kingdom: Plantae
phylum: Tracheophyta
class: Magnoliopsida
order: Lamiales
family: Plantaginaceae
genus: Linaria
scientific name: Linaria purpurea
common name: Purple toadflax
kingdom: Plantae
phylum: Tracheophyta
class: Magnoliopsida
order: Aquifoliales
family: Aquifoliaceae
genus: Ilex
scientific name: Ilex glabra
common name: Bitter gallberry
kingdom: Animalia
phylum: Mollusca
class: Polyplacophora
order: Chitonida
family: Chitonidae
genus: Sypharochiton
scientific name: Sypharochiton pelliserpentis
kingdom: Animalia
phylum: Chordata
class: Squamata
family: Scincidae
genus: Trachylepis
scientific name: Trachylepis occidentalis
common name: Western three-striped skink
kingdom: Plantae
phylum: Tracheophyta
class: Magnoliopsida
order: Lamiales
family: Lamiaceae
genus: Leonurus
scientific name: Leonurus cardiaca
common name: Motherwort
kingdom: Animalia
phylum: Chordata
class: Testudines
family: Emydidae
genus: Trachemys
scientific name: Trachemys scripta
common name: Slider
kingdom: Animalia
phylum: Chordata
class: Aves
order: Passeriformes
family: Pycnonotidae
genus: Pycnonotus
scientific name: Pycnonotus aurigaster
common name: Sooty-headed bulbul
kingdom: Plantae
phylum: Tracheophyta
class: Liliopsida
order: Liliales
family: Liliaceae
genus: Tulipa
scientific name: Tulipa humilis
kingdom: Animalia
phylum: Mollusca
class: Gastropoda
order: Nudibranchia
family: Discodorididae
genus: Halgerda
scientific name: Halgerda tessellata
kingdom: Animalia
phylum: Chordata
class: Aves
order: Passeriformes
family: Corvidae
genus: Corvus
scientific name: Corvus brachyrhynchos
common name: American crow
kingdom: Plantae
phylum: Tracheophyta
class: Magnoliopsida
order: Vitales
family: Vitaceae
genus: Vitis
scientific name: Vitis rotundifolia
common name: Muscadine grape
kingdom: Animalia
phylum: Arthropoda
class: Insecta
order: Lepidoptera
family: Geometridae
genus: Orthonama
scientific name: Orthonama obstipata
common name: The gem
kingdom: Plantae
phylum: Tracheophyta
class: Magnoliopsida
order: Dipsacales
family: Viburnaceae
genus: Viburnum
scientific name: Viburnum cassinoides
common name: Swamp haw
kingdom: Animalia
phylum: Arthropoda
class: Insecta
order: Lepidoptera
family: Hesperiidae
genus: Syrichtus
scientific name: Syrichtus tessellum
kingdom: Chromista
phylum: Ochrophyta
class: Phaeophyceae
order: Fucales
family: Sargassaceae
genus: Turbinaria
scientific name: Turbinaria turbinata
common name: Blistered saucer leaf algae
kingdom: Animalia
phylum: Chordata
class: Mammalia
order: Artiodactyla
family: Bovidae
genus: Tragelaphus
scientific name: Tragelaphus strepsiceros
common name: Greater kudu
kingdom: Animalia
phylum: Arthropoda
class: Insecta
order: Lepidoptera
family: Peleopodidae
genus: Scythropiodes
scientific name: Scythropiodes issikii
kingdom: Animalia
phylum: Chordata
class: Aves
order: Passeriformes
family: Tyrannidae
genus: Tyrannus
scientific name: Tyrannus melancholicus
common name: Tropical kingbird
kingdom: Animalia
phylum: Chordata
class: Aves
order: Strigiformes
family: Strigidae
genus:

(Written instruction) Could you copy out everything from the line containing "scientific name: Orthonama obstipata" down to the line containing "scientific name: Syrichtus tessellum", with both of those lines included, precisely as they appear?

(Output of the exercise)
scientific name: Orthonama obstipata
common name: The gem
kingdom: Plantae
phylum: Tracheophyta
class: Magnoliopsida
order: Dipsacales
family: Viburnaceae
genus: Viburnum
scientific name: Viburnum cassinoides
common name: Swamp haw
kingdom: Animalia
phylum: Arthropoda
class: Insecta
order: Lepidoptera
family: Hesperiidae
genus: Syrichtus
scientific name: Syrichtus tessellum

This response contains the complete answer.